Volume 40 | Issue 124
The Social Security Administration has announced key 2018 Social Security numbers, including a cost-of-living adjustment of 2.0% and taxable wage base of $128,700.
Key Changes for 2018
By law, Social Security benefits increase automatically each year if the Consumer Price Index for Urban Wage Earners and Clerical Workers (CPI-W) increases from the third quarter of the last year to the corresponding period of the current year. The measure for the current period in 2017 is compared to the 2016 index to determine the increase for 2018. Accordingly, the 2018 Social Security cost-of-living percentage increase will be 2.0%, and will first apply to December 2017 benefits payable in January 2018.
For Old Age Survivors and Disability Insurance (OASDI), the payroll tax rate in 2018 will be 6.20% on wages up to the Social Security taxable wage base. The Social Security taxable wage base will increase in 2018 to $128,700, up from $127,200 in 2017. The Medicare payroll tax rate of 1.45% will continue to apply on all wages in 2018. An additional 0.9% Medicare tax rate will apply on wages over $200,000 for single filers, wages over $250,000 for joint filers, and wages over $125,000 for persons who are married but filing separately. These threshold amounts are not indexed for inflation.
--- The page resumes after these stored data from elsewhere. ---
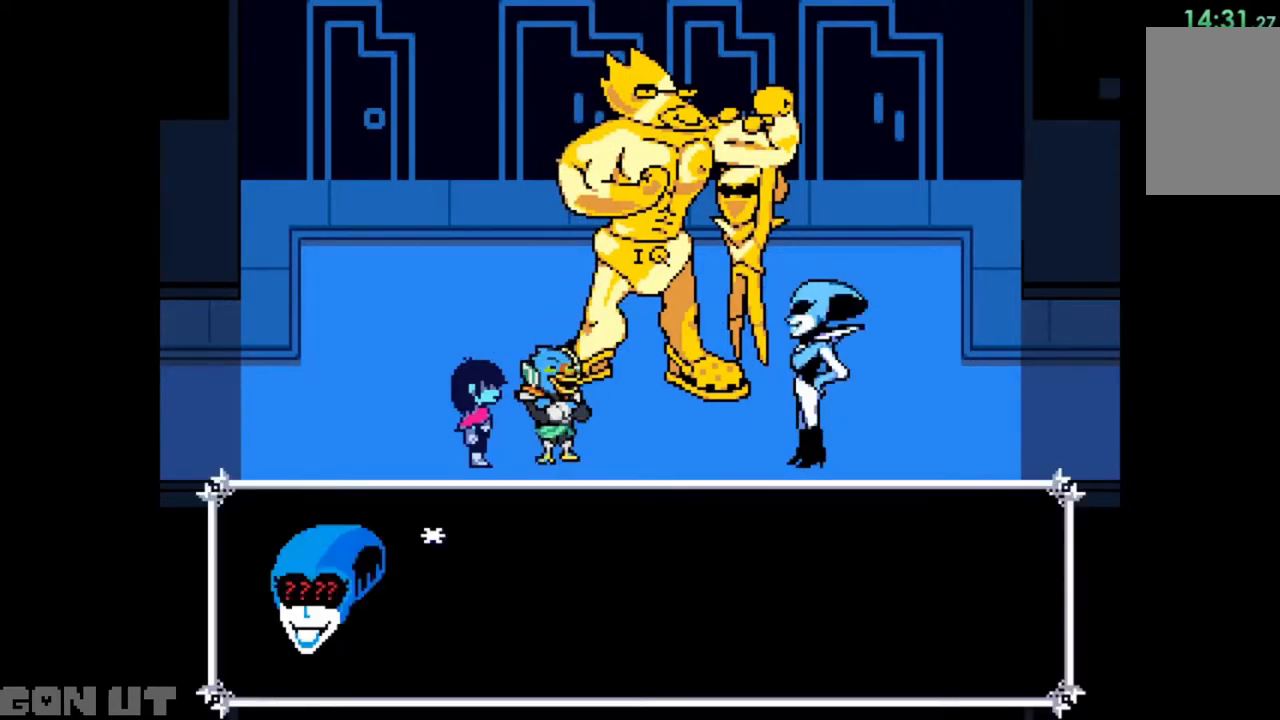
{"keys": ["c"], "events": [[117, "right", "up"]]}
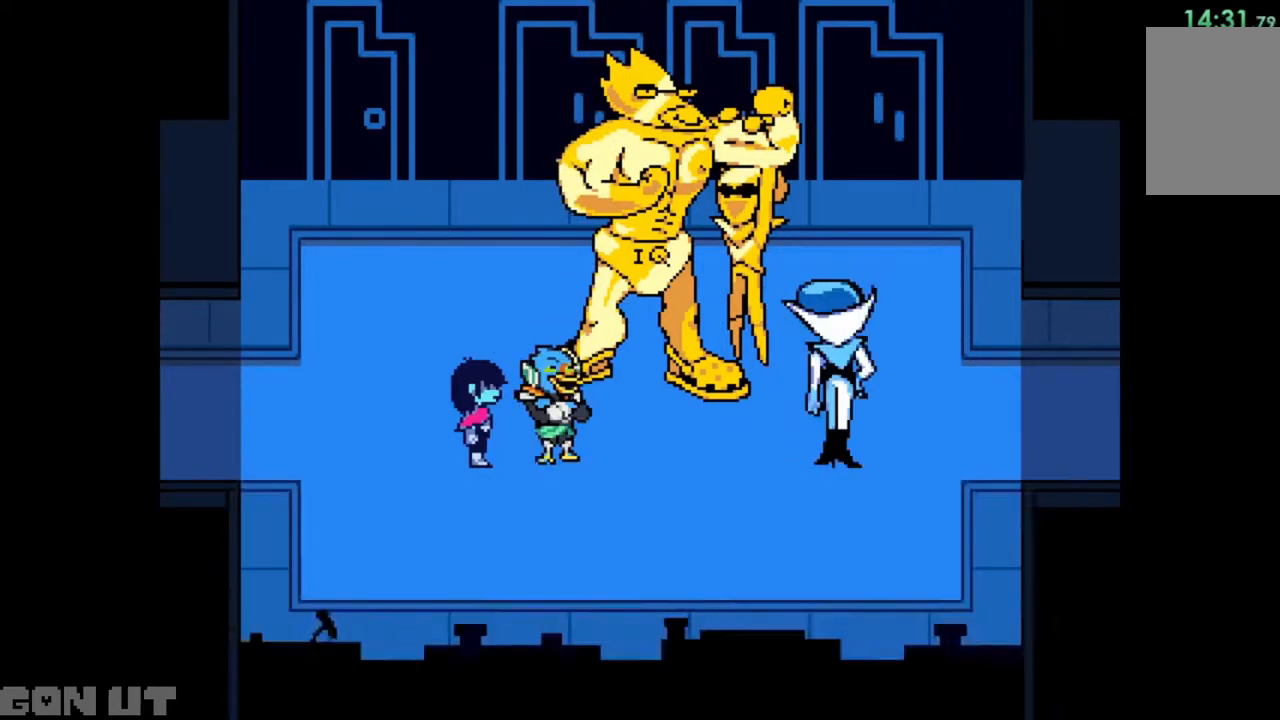
{"keys": ["c"], "events": []}
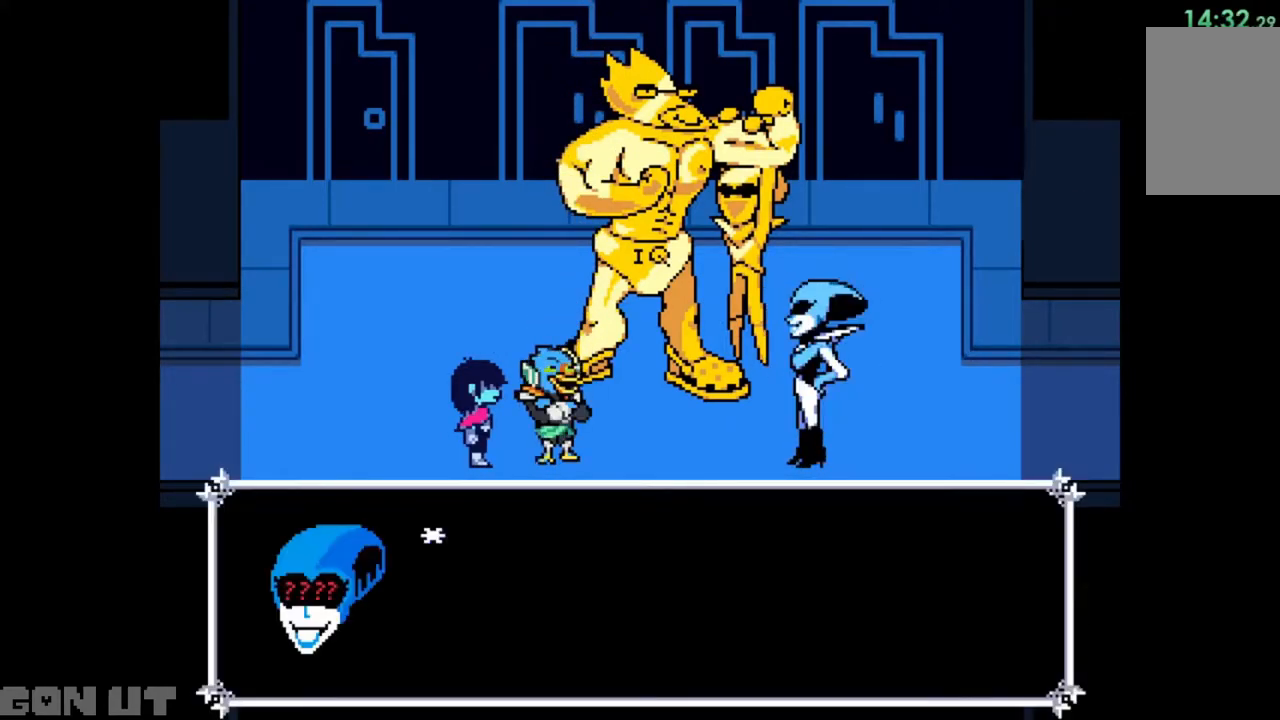
{"keys": ["c"], "events": []}
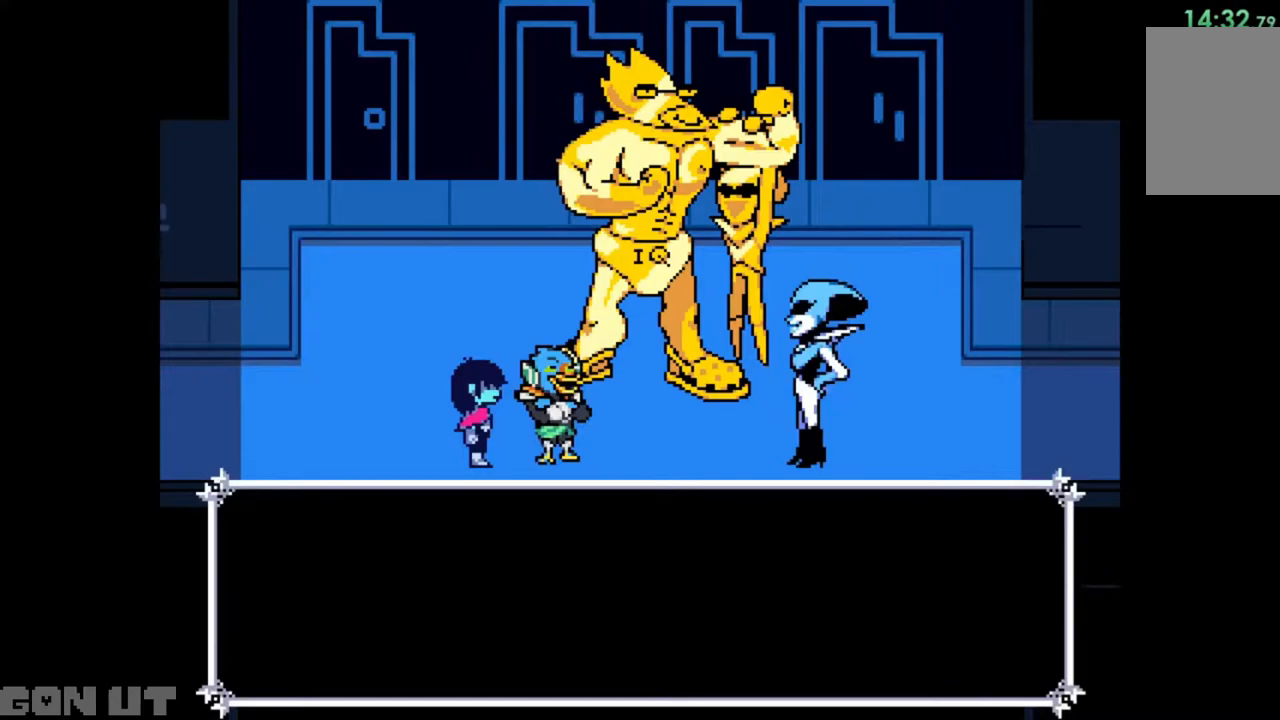
{"keys": ["c"], "events": []}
Other Social Security amounts for 2018 include the following:
- The average of total wages for 2016 (the most recent year) is $48,664.73. This figure is used in adjusting previous years’ earnings to determine the Average Indexed Monthly Earnings (AIME), which is used to calculate Social Security benefits.
- For 2018, the primary Social Security monthly benefit formula will be 90% of the first $896 of AIME, plus 32% of the next $4,503, plus 15% of any excess over $5,399.
- For recipients under Social Security normal retirement age (SSNRA) in 2018, the annual exempt amount is $17,040. For recipients who reach SSNRA in 2018, the annual exempt amount is $45,360, which applies only to earnings in months prior to the month the recipient attains SSNRA. There is no earnings test for Social Security recipients in months following attainment of SSNRA.